RAW DATA
----------------------------------------
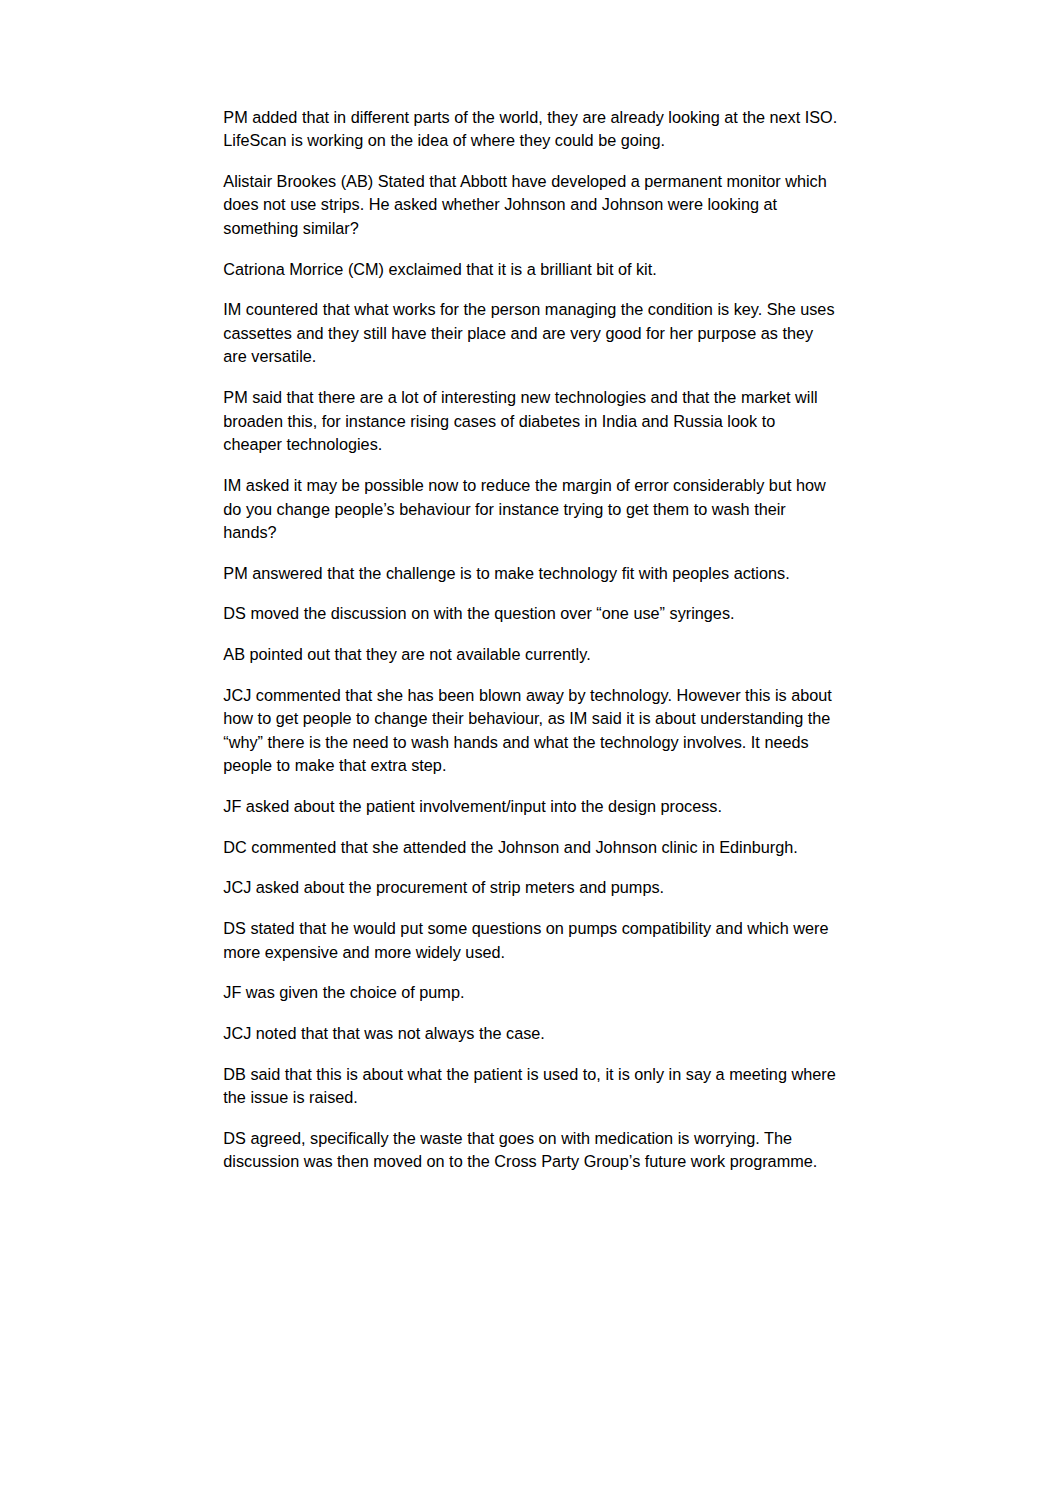PM added that in different parts of the world, they are already looking at the next ISO. LifeScan is working on the idea of where they could be going.
Alistair Brookes (AB) Stated that Abbott have developed a permanent monitor which does not use strips. He asked whether Johnson and Johnson were looking at something similar?
Catriona Morrice (CM) exclaimed that it is a brilliant bit of kit.
IM countered that what works for the person managing the condition is key. She uses cassettes and they still have their place and are very good for her purpose as they are versatile.
PM said that there are a lot of interesting new technologies and that the market will broaden this, for instance rising cases of diabetes in India and Russia look to cheaper technologies.
IM asked it may be possible now to reduce the margin of error considerably but how do you change people’s behaviour for instance trying to get them to wash their hands?
PM answered that the challenge is to make technology fit with peoples actions.
DS moved the discussion on with the question over “one use” syringes.
AB pointed out that they are not available currently.
JCJ commented that she has been blown away by technology. However this is about how to get people to change their behaviour, as IM said it is about understanding the “why” there is the need to wash hands and what the technology involves. It needs people to make that extra step.
JF asked about the patient involvement/input into the design process.
DC commented that she attended the Johnson and Johnson clinic in Edinburgh.
JCJ asked about the procurement of strip meters and pumps.
DS stated that he would put some questions on pumps compatibility and which were more expensive and more widely used.
JF was given the choice of pump.
JCJ noted that that was not always the case.
DB said that this is about what the patient is used to, it is only in say a meeting where the issue is raised.
DS agreed, specifically the waste that goes on with medication is worrying. The discussion was then moved on to the Cross Party Group’s future work programme.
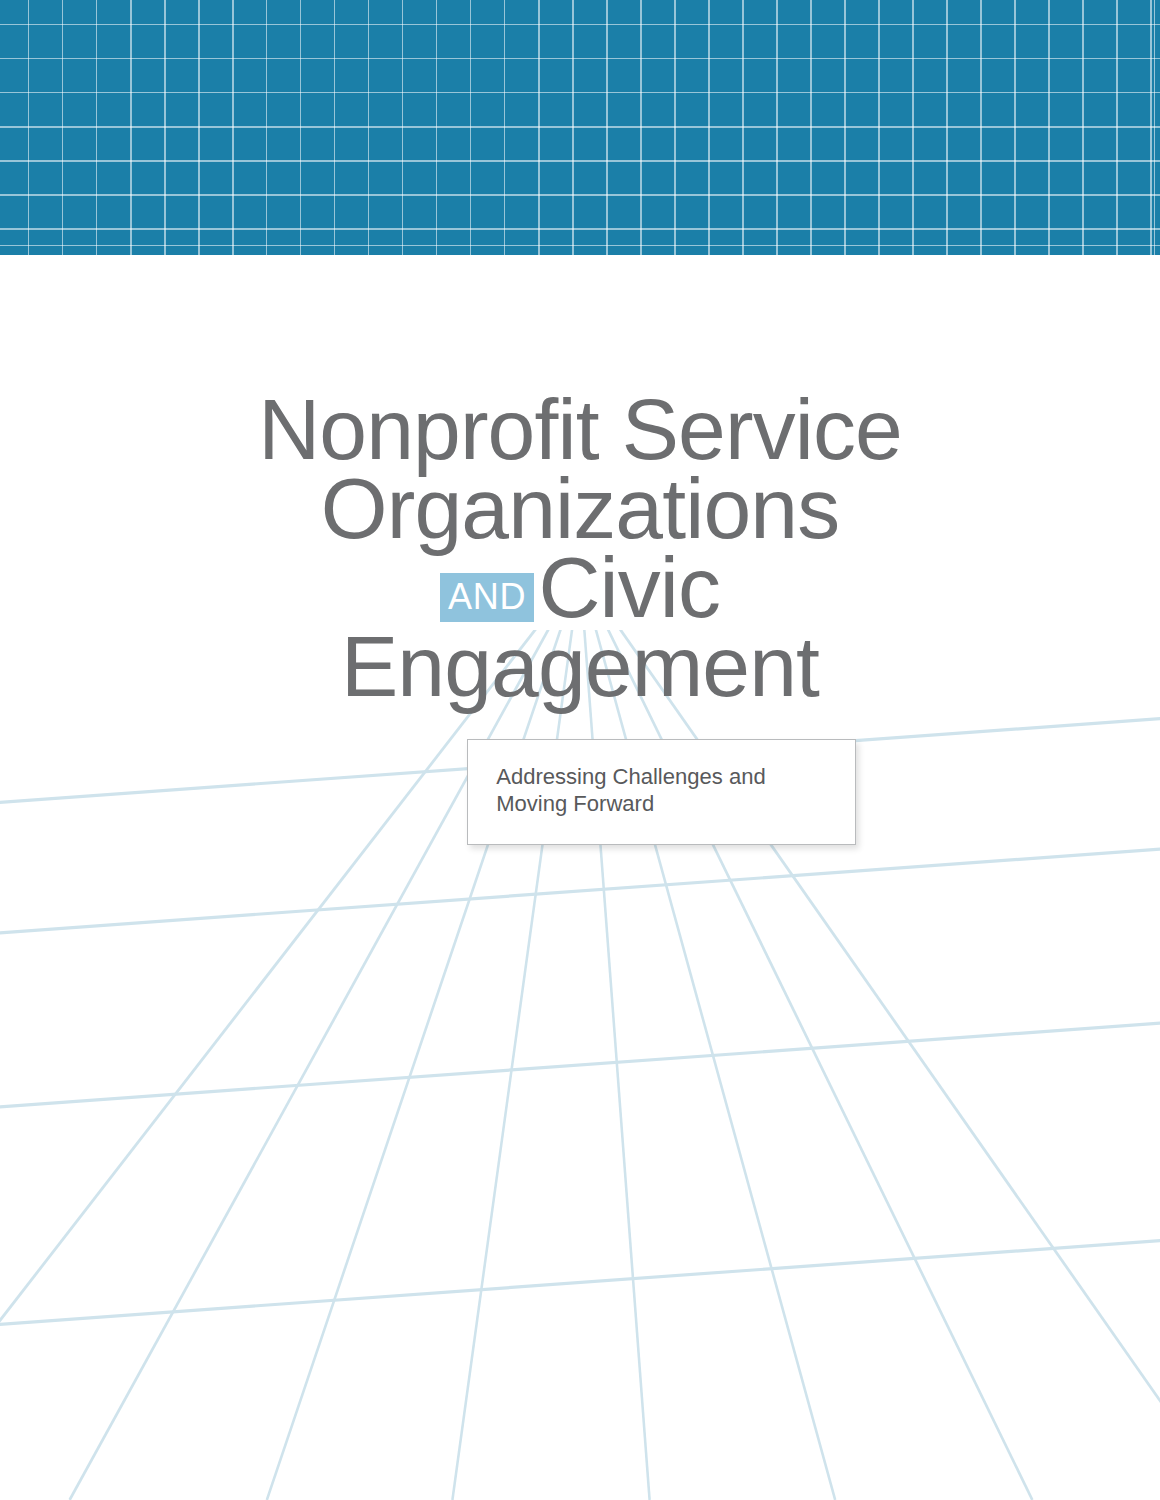Nonprofit Service Organizations ANDCivic Engagement
Addressing Challenges and Moving Forward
----------------------------------------
WHAT IS BEING ASKED
Your answer must restate the entries word for word and contain no pictures.

YOUR SOLUTION
PM added that in different parts of the world, they are already looking at the next ISO. LifeScan is working on the idea of where they could be going.
Alistair Brookes (AB) Stated that Abbott have developed a permanent monitor which does not use strips. He asked whether Johnson and Johnson were looking at something similar?
Catriona Morrice (CM) exclaimed that it is a brilliant bit of kit.
IM countered that what works for the person managing the condition is key. She uses cassettes and they still have their place and are very good for her purpose as they are versatile.
PM said that there are a lot of interesting new technologies and that the market will broaden this, for instance rising cases of diabetes in India and Russia look to cheaper technologies.
IM asked it may be possible now to reduce the margin of error considerably but how do you change people’s behaviour for instance trying to get them to wash their hands?
PM answered that the challenge is to make technology fit with peoples actions.
DS moved the discussion on with the question over “one use” syringes.
AB pointed out that they are not available currently.
JCJ commented that she has been blown away by technology. However this is about how to get people to change their behaviour, as IM said it is about understanding the “why” there is the need to wash hands and what the technology involves. It needs people to make that extra step.
JF asked about the patient involvement/input into the design process.
DC commented that she attended the Johnson and Johnson clinic in Edinburgh.
JCJ asked about the procurement of strip meters and pumps.
DS stated that he would put some questions on pumps compatibility and which were more expensive and more widely used.
JF was given the choice of pump.
JCJ noted that that was not always the case.
DB said that this is about what the patient is used to, it is only in say a meeting where the issue is raised.
DS agreed, specifically the waste that goes on with medication is worrying. The discussion was then moved on to the Cross Party Group’s future work programme.
Nonprofit Service Organizations ANDCivic Engagement
Addressing Challenges and Moving Forward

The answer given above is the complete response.